As a landlord, knowing whether or when to raise rents for your tenants can be confounding. You want to remain competitive and retain good tenants. Chances are, you also would like to maximize ROI and perhaps reduce turnover (which, frankly, eats up a lot of valuable time). With so many seemingly opposing objectives, it can seem challenging to determine what steps to take when it’s time to renegotiate a tenant’s lease.
It’s time to take a step back, and get the full picture of your property rental situation. Here are some tips to keep in mind when considering raising rents on your property.
Aspects to consider when renegotiating a lease agreement
How great is your tenant?
A great tenant can be worth their weight in rent increases—needless to say, you might want to hit pause before doing so. If retaining a great tenant is a priority for you, and you have a tenant who takes care of the property, communicates with you about issues and concerns, and pays rent on time, why would you want to jeopardize that by raising rents? You may want to hold the line on rent or keep increases to a minimum, while making sure they know how much you appreciate them. Alternatively, if you have a tenant who leaves, you may want to list the property for a higher rent so that the new tenant doesn’t encounter surprising increases in rent right out of the gate.

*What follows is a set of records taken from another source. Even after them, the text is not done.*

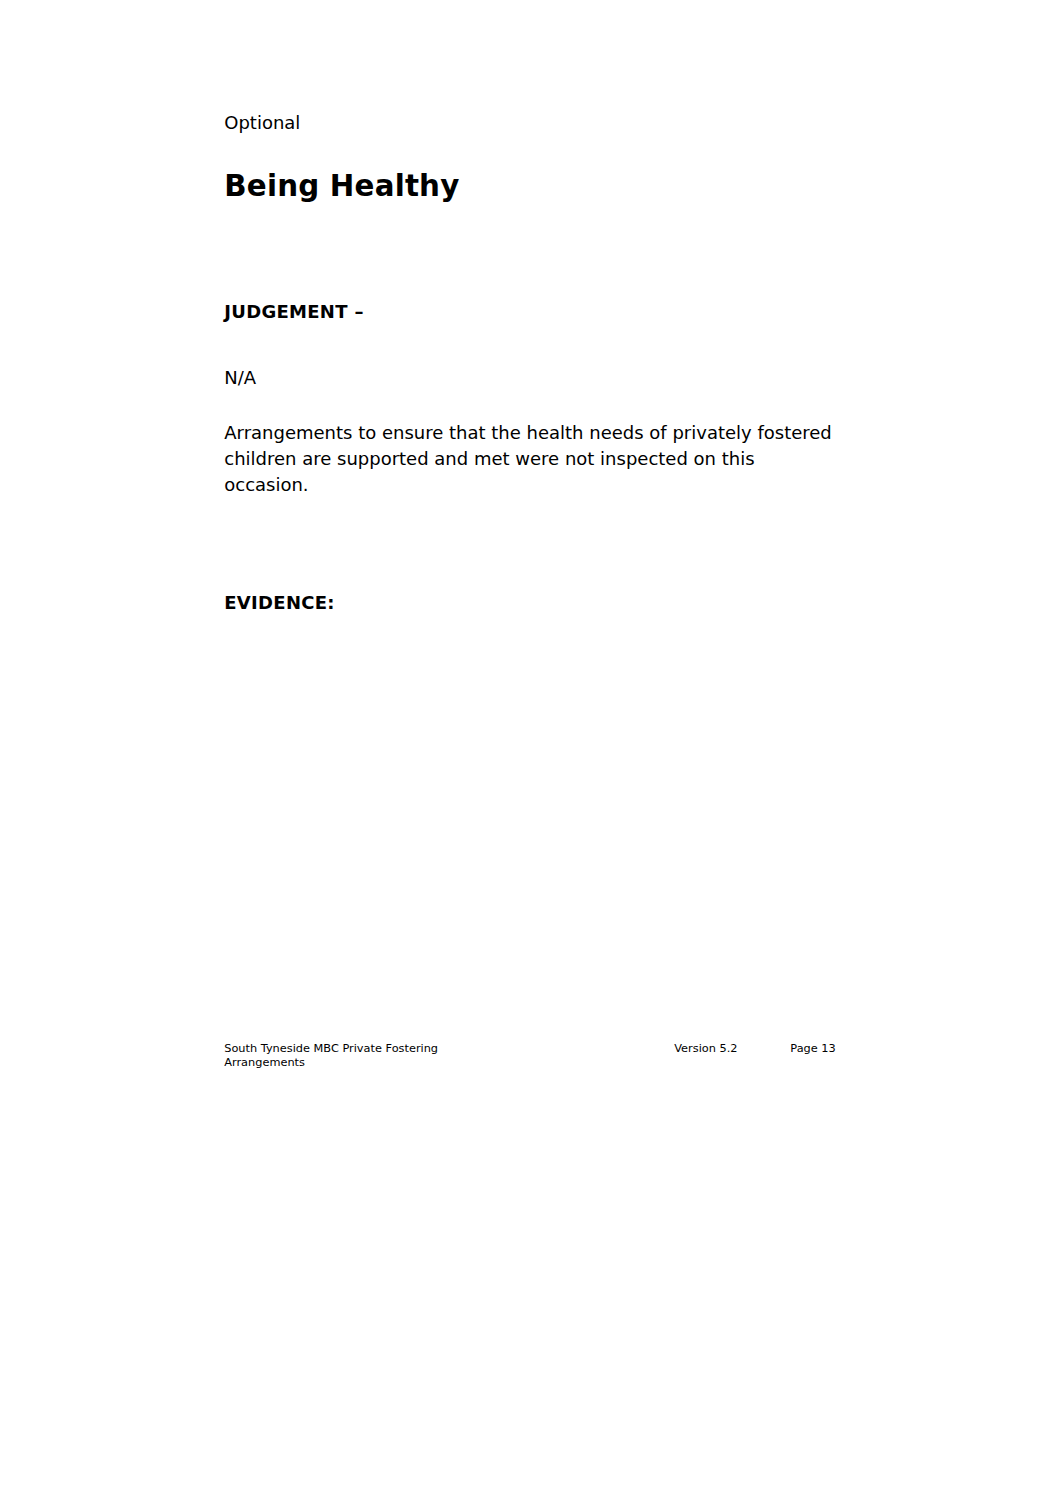Optional
Being Healthy
JUDGEMENT –
N/A
Arrangements to ensure that the health needs of privately fostered children are supported and met were not inspected on this occasion.
EVIDENCE:
South Tyneside MBC Private Fostering
Arrangements
Version 5.2 Page 13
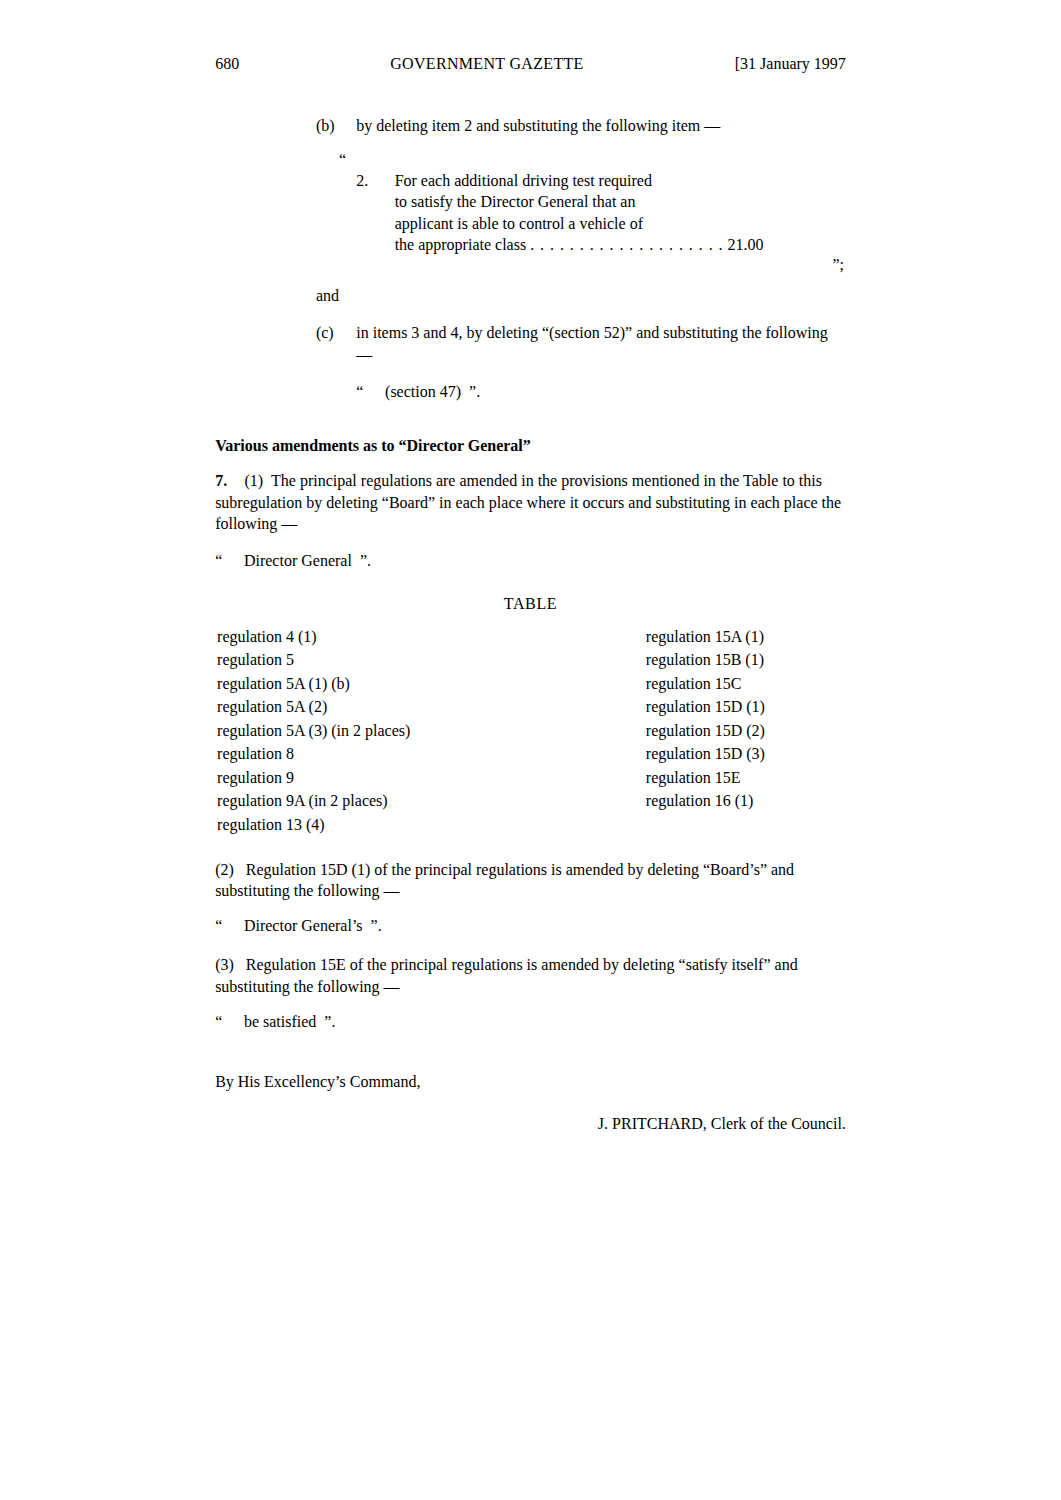680
GOVERNMENT GAZETTE
[31 January 1997
(b)
by deleting item 2 and substituting the following item —
“
2.
For each additional driving test required to satisfy the Director General that an applicant is able to control a vehicle of the appropriate class . . . . . . . . . . . . . . . . . . . . 21.00
”;
and
(c)
in items 3 and 4, by deleting “(section 52)” and substituting the following —
“(section 47) ”.
Various amendments as to “Director General”
7.(1) The principal regulations are amended in the provisions mentioned in the Table to this subregulation by deleting “Board” in each place where it occurs and substituting in each place the following —
“Director General ”.
TABLE
| regulation 4 (1) | regulation 15A (1) |
| regulation 5 | regulation 15B (1) |
| regulation 5A (1) (b) | regulation 15C |
| regulation 5A (2) | regulation 15D (1) |
| regulation 5A (3) (in 2 places) | regulation 15D (2) |
| regulation 8 | regulation 15D (3) |
| regulation 9 | regulation 15E |
| regulation 9A (in 2 places) | regulation 16 (1) |
| regulation 13 (4) | |
(2) Regulation 15D (1) of the principal regulations is amended by deleting “Board’s” and substituting the following —
“Director General’s ”.
(3) Regulation 15E of the principal regulations is amended by deleting “satisfy itself” and substituting the following —
“be satisfied ”.
By His Excellency’s Command,
J. PRITCHARD, Clerk of the Council.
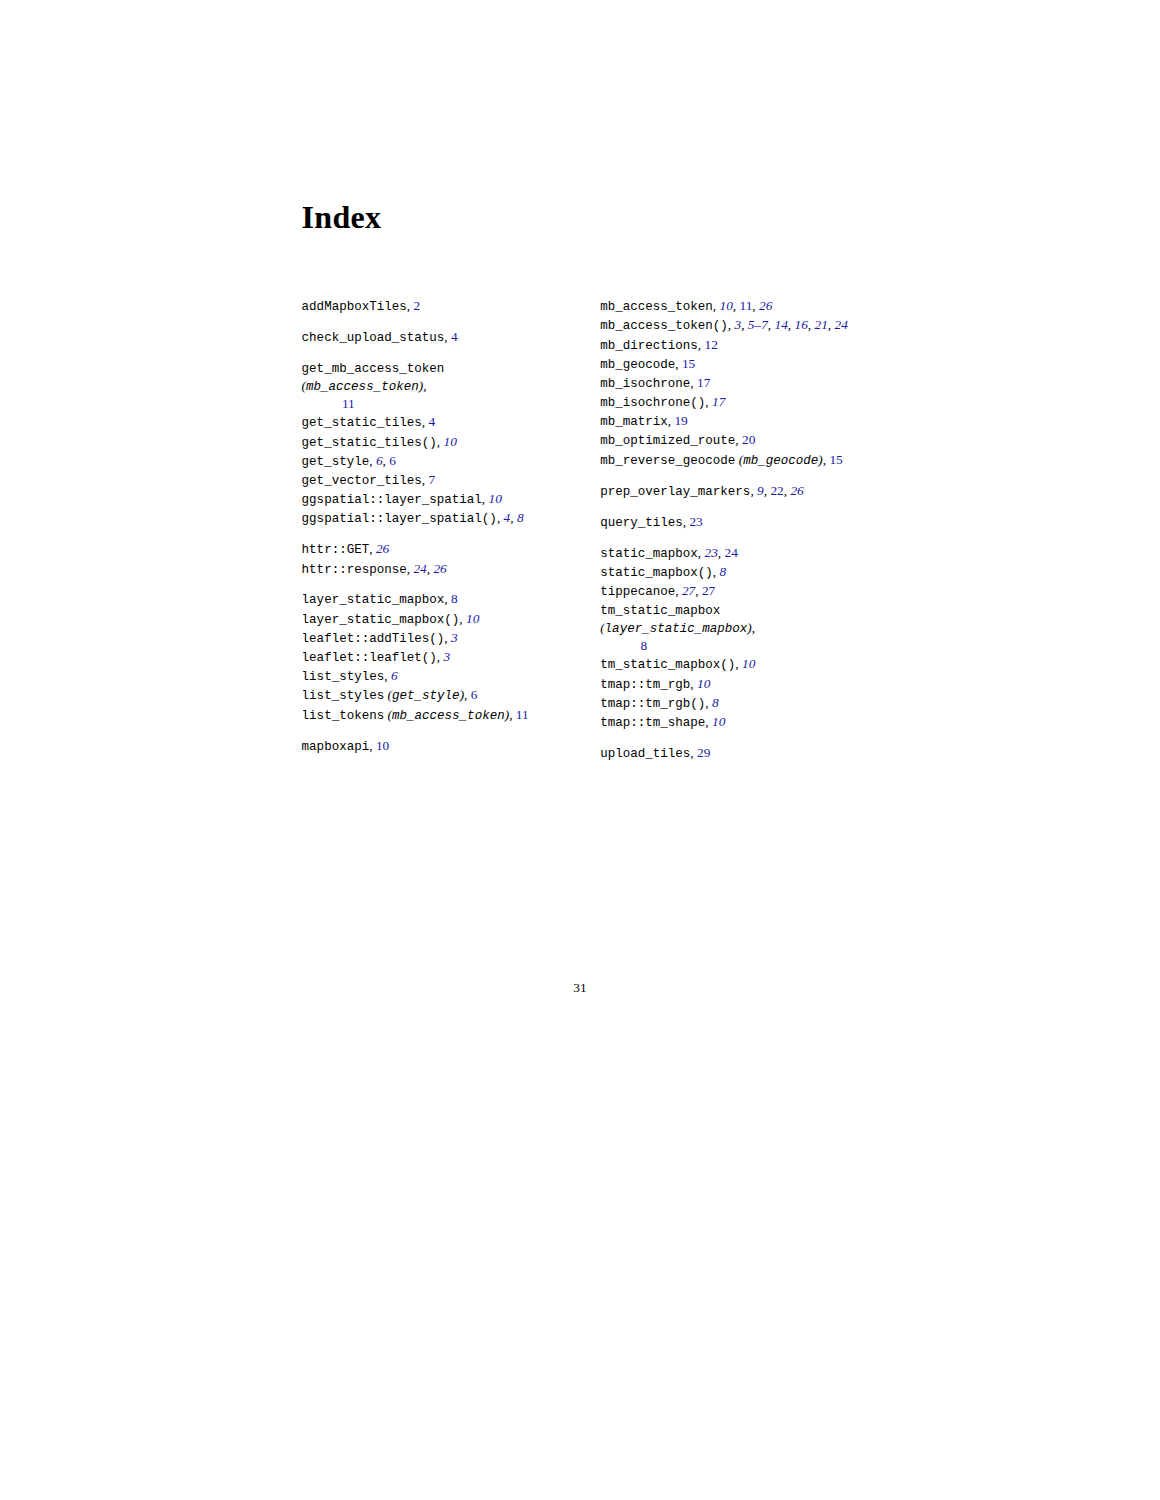Index
addMapboxTiles, 2
check_upload_status, 4
get_mb_access_token (mb_access_token),11
get_static_tiles, 4
get_static_tiles(), 10
get_style, 6, 6
get_vector_tiles, 7
ggspatial::layer_spatial, 10
ggspatial::layer_spatial(), 4, 8
httr::GET, 26
httr::response, 24, 26
layer_static_mapbox, 8
layer_static_mapbox(), 10
leaflet::addTiles(), 3
leaflet::leaflet(), 3
list_styles, 6
list_styles (get_style), 6
list_tokens (mb_access_token), 11
mapboxapi, 10
mb_access_token, 10, 11, 26
mb_access_token(), 3, 5–7, 14, 16, 21, 24
mb_directions, 12
mb_geocode, 15
mb_isochrone, 17
mb_isochrone(), 17
mb_matrix, 19
mb_optimized_route, 20
mb_reverse_geocode (mb_geocode), 15
prep_overlay_markers, 9, 22, 26
query_tiles, 23
static_mapbox, 23, 24
static_mapbox(), 8
tippecanoe, 27, 27
tm_static_mapbox (layer_static_mapbox),8
tm_static_mapbox(), 10
tmap::tm_rgb, 10
tmap::tm_rgb(), 8
tmap::tm_shape, 10
upload_tiles, 29
31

Typical tenant reaction to increases
The true costs of increasing rent
It can be tempting to look at rent increases as an easy way to generate additional revenue, or cover rising costs. But it’s far more complex than that, and a wise landlord will conduct a cost-benefit analysis. Here are some hidden costs that you may encounter when raising rents.
- If your tenant leaves and a unit remains vacant, how much income will you lose per month?
- How much will marketing and advertising cost to relist the space? And is there a finder’s fee you’ll have to pay?
- What are the costs to turn the unit around for the next tenant.
Now, measure these costs against the anticipated additional income a rent increase will generate in a year. If the costs substantially outweigh what you stand to gain, you may want to hold off on an increase unless there are other compelling factors at play.
What the market can bear
As you consider raising rents, you’ll want to take a hard look at the local market, including the economy and similar rentals. Determine what people are paying on average in your market for their rental, and consider how your rental property compares. You may have additional amenities that are not offered by other properties, but this provides a good starting point for you. In addition, look at the economy locally, including the vacancy rates for comparable rentals and the unemployment rate.
Communicating with tenants is key
Whatever decision you come to when considering raising rents, communication with your tenants is vital. Be sure to show appreciation for their business, and communicate clearly the details of the rent increase and when it will be in effect. With all of the prework you’ve done to come to your decision, you should feel confident in your ability to address whatever surfaces as the outcome.